OCZ stands out by showing off new ways of squeezing more performance out of memory modules. Its FlexXLC line was designed for optional liquid cooling, while the Reaper HPC dissipates heat using a small heat pipe. It is very difficult to judge the impact of these cooling solutions without trying different memory chips (which also applies for the Corsair Dominator). At the end of the day, the memory chips used are still more important than the cooling technology, because the Patriot memory runs its high clock speeds on an ordinary heat sink. Memory cooling enables a better overclocking margin, but high performance margins have to be based on high-grade ICs.
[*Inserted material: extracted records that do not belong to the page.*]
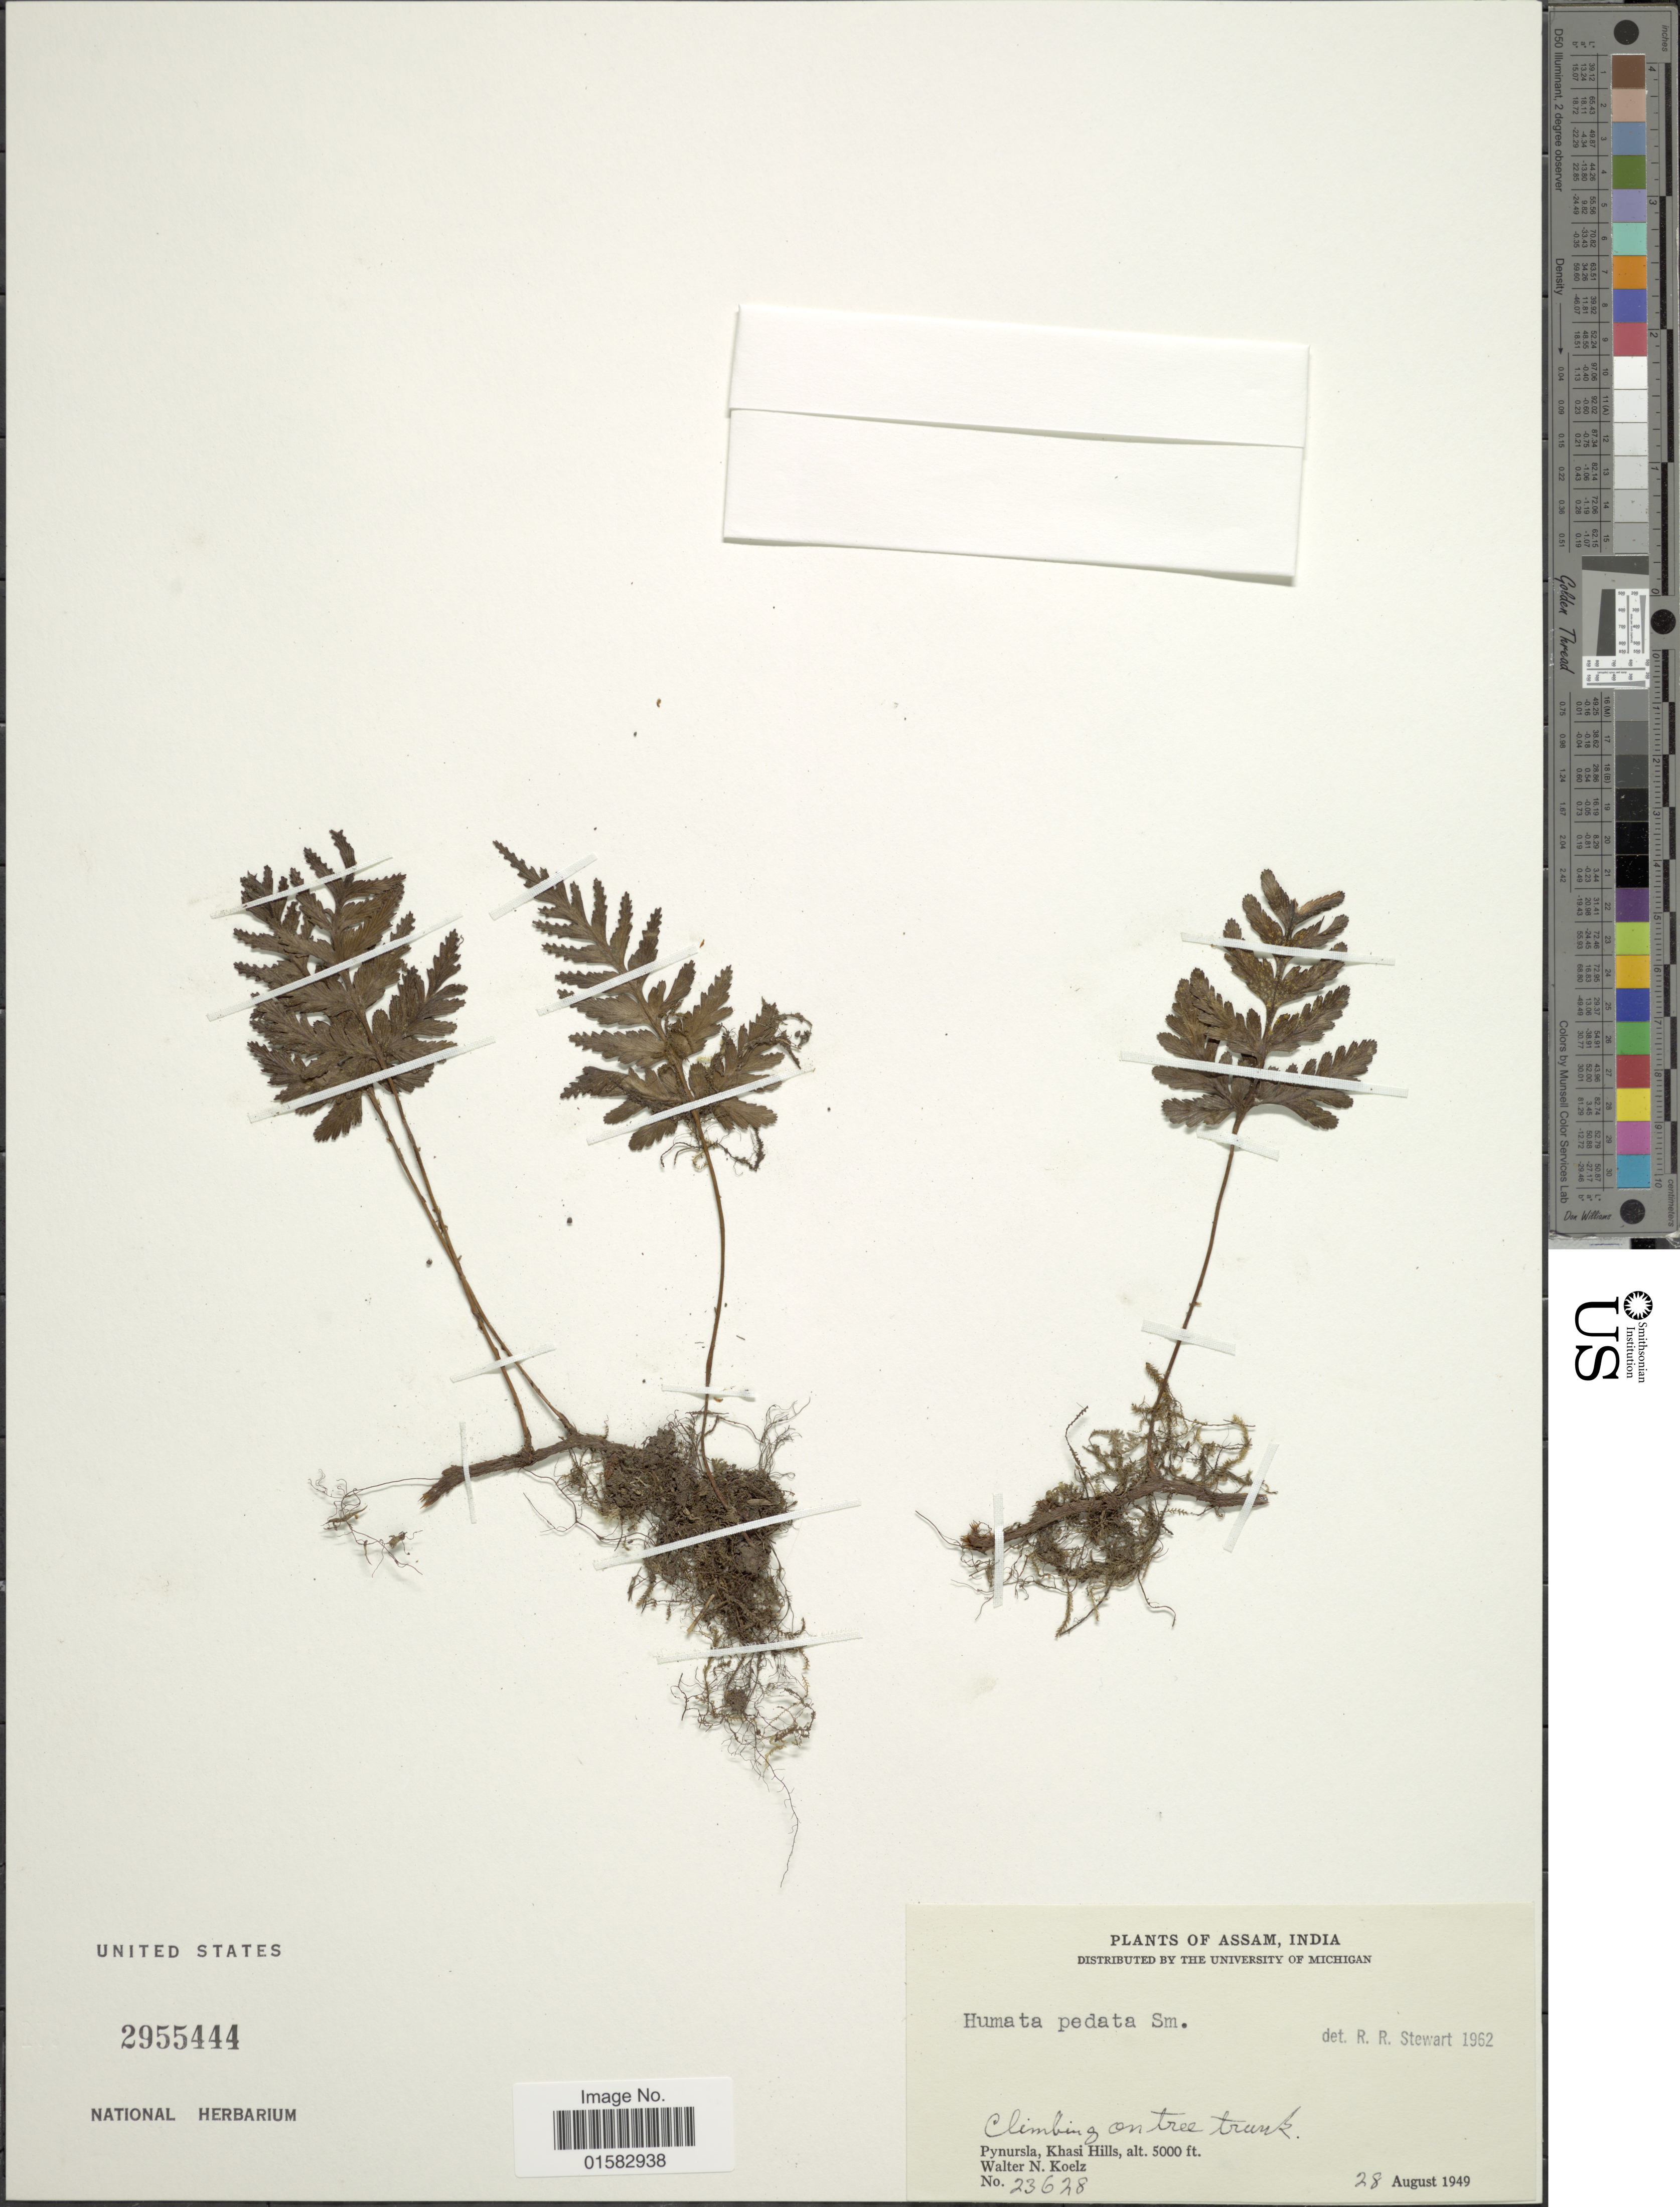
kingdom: Plantae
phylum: Tracheophyta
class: Polypodiopsida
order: Polypodiales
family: Davalliaceae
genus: Davallia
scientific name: Davallia repens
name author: (L. f.) Kuhn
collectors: W. N. Koelz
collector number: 23628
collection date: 1949-08-28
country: India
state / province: Meghalaya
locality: Pynursla, Khasi Hills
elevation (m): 1524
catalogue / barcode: US 2955444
Patriot wins, but we really have to ask ourselves if spending hundreds of dollars on sophisticated, heat pipe equipped memory to achieve performance gains in the very low single-digit range make any sense. As you can see in our benchmark section, the performance results do not vary much. DDR2-1200 at CL4-4-4-12 timings offers great performance for a few benchmarks, such as file compression or certain video transcoding tasks. However, in the majority of benchmarks, hardcore memory speeds aren’t faster than good old DDR2-800 at decent timings.